* start Source document *
Responding to the target along with numerous skeptics on Twitter, CNBC’s Dan Nathan, who was permanently banned from Twitter for playing an April Fool’s joke on Elon Musk earlier this month, had some choice words for Tesla late last week on his show, Fast Money. 

On Thursday, Nathan offered up a scathing analysis of Elon Musk’s empire after the company posted earnings that disappointed Wall Street earlier in the week. Musk referred to Nathan as a “doofus” back in January 2023.

Nathan’s main concerns – highlighted by Mediaite – were about Musk taking on too much debt and what the consequences could be if Tesla’s stock price continued to slide lower. The stock finished the week down more than 10%, but still about 60% higher than lows it plumbed in late 2022. 

“I actually think it’s going probably break 100, which is where I was in January, and my price target is 69 to the downside. That might seem a little aggressive on 4/20 on a day that it was just Elon day here,” Nathan said.  He then called into question the economics of Musk spreading himself thin between his three companies:

We know that he had been selling Tesla shares all year last year to fund his purchase of Twitter. We know that SpaceX has been for sale. He’s been looking to raise capital that way. You know, if this stock were to continue to go lower, if they are pushing out a manned trip to the moon, and that’s what the whole idea of this rocket launch was today on Twitter, they just marked down from $44 billion to $20 billion, got $13 billion.
* end Source document *
* start Recorded data *
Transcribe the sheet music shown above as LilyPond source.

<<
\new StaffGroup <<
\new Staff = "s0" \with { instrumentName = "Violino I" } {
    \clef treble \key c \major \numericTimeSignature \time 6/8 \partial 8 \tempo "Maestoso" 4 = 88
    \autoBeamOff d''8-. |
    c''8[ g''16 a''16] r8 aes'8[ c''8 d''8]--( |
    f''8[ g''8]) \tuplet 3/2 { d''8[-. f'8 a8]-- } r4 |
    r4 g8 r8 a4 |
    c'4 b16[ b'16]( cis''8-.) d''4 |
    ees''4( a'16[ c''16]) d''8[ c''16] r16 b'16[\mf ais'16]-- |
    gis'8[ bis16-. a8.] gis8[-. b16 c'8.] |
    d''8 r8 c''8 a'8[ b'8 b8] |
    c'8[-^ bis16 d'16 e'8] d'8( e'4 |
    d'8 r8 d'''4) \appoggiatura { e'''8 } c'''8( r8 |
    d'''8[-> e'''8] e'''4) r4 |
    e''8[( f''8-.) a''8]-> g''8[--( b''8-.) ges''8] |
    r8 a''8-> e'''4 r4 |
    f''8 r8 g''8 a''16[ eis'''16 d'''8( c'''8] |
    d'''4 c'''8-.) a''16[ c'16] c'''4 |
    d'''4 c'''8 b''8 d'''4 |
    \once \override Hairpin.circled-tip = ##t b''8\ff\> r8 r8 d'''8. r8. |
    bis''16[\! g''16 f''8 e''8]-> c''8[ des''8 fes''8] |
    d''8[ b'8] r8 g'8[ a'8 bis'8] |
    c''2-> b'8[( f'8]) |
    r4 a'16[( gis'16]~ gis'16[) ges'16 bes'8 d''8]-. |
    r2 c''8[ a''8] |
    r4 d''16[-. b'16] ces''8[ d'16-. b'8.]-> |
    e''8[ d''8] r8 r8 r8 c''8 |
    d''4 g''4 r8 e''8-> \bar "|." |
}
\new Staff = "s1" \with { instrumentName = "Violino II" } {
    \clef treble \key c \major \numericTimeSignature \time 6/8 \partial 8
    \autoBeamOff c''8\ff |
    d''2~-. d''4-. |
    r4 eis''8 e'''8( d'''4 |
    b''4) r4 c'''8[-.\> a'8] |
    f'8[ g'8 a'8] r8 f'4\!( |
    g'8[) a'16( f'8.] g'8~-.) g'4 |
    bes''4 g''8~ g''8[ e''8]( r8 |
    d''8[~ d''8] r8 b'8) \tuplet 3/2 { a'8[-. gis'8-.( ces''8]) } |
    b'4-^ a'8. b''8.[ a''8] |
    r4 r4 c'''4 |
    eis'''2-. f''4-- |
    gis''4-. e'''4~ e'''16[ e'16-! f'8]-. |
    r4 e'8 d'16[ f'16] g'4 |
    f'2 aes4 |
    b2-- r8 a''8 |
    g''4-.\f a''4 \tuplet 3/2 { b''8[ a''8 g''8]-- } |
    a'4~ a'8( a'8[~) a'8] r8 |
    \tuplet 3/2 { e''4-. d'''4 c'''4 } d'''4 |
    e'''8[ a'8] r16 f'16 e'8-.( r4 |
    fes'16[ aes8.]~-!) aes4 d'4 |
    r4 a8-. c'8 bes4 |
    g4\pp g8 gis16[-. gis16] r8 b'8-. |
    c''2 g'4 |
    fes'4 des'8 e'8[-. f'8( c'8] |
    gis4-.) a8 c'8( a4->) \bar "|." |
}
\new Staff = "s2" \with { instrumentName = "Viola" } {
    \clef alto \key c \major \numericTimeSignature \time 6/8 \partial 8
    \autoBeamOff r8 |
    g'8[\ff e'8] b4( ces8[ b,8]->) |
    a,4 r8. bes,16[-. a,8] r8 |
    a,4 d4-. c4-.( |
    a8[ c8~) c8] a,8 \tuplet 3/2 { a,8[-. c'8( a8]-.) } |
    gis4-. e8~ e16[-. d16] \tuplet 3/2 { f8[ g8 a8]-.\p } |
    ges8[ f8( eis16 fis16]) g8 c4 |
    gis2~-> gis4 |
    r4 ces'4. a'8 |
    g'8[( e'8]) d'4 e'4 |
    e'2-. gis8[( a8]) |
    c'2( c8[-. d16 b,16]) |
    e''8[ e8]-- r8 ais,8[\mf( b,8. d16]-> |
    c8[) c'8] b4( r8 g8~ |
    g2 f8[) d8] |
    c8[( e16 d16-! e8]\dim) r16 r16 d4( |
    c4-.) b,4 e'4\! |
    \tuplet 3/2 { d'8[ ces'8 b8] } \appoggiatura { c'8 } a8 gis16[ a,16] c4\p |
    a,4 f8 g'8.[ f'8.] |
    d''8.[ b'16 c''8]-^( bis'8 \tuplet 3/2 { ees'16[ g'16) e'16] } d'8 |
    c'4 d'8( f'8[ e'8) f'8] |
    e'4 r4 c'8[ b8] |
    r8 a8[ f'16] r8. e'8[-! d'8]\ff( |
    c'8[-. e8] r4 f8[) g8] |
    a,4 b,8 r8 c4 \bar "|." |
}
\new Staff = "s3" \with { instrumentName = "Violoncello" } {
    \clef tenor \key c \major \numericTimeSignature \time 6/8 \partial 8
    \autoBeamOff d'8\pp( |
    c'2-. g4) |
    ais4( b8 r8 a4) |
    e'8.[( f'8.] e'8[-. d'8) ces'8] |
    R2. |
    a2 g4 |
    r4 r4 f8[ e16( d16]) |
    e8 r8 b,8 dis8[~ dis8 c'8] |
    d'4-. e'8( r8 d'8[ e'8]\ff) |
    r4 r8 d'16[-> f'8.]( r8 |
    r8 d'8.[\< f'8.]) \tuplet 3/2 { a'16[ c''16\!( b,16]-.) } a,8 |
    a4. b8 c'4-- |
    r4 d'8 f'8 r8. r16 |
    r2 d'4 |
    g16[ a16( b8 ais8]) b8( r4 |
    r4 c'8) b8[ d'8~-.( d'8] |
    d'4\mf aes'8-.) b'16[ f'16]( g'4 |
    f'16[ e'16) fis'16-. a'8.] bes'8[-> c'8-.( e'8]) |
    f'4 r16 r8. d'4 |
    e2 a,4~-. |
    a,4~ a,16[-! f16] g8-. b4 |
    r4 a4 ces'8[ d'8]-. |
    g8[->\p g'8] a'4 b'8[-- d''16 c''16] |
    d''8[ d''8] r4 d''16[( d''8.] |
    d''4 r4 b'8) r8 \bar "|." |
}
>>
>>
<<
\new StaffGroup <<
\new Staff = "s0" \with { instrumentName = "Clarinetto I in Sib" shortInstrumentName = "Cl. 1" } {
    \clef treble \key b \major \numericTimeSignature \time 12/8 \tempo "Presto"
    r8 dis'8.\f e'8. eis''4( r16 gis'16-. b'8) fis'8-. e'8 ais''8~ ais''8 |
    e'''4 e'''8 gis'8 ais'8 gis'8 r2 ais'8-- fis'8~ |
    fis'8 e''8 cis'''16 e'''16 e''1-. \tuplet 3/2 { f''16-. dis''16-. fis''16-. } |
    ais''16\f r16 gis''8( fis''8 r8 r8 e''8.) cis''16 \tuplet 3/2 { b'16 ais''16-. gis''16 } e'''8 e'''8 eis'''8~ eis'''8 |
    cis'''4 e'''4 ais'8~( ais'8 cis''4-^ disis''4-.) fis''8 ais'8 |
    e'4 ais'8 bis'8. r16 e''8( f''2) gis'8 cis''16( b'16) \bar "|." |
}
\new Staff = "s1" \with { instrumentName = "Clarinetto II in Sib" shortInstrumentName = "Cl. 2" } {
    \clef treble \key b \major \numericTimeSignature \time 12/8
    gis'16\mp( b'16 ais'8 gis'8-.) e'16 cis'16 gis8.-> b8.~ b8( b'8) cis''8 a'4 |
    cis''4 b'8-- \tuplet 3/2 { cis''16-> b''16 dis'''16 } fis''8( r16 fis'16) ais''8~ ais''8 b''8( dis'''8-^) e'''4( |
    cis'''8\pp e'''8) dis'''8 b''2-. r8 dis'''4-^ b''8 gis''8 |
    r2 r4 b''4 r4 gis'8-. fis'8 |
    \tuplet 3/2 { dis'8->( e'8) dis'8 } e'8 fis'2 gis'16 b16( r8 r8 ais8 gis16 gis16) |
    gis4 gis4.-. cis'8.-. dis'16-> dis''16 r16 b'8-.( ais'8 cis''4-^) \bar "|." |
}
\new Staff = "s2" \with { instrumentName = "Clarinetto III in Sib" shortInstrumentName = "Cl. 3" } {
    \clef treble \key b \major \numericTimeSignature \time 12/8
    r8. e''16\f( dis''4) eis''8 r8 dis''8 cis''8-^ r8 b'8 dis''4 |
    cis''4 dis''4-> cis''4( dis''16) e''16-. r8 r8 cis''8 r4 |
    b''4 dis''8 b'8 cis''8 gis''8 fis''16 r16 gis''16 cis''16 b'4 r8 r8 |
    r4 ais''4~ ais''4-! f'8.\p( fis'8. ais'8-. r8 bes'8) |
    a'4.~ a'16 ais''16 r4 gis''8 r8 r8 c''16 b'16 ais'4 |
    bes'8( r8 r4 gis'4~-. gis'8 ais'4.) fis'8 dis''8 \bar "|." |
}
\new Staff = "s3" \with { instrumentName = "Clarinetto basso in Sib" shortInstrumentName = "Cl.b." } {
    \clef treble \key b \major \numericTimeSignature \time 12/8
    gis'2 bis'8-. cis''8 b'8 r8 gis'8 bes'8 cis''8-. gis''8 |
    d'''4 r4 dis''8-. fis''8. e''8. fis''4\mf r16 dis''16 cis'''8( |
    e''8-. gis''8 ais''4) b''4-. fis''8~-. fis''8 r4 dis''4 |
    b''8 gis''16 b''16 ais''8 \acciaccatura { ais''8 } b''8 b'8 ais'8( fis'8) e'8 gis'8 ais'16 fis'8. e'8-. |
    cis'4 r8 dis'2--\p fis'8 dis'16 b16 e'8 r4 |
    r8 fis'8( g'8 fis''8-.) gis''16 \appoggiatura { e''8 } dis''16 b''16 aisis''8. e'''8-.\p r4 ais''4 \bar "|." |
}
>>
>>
* end Recorded data *
• _Written request_
Resume the Tesla article from the point where it stops. The lines above have no connection to the Tesla article.

• _Exercise output_
This is not a generally very liquid person. He used to be able to get whatever lines that he wanted to, but now he’s got all these banks on the hook for this debt that he can’t service based on Twitter’s businesses. So to me, he might be entering the endgame here a little bit for being the CEO of all of these companies and being that levered.

And now when you look at this stock right here, it’s broken. The fundamentals have shifted. Not a single analyst on the street downgraded the stock. Okay. There’s plenty of price target downgrades.

They will be downgrading the stock lower. I’m just telling you that people over the next 3 to 6 months or so and that’s when you have a situation where, you know, who knows if he’s going to be in control of this company in the not so distant future, because it doesn’t seem like the “Elon aura” is playing out right now, the three biggest companies.

“I think there’s a demand issue and I think there’s a competition issue in China. And I think that if you’re looking at the prices of an average price point of $45,000 for your car and you’ve just seen margins go from 25% last year down to 19% and likely going lower,” he told his co-hosts. 

“They have a big fundamental problem that I didn’t hear a single analyst talk about this, there’s this guy, Gary Black, and he was on Max’s, he was on Last Call last night. He’s like the biggest bull ever on Twitter. He’s always talking about Tesla. He’s seen to have turned on this story. He’s lowering his estimates. So earnings estimates are coming down. Margin estimates are coming down, Delivery estimates are coming down, backlogs coming down and inventory inventories going up. Does that sound like a good fundamental situation for you?”

“I don’t have something against Elon, I just don’t trust him,” Nathan had said in a January 2023 discussion about Tesla and Musk.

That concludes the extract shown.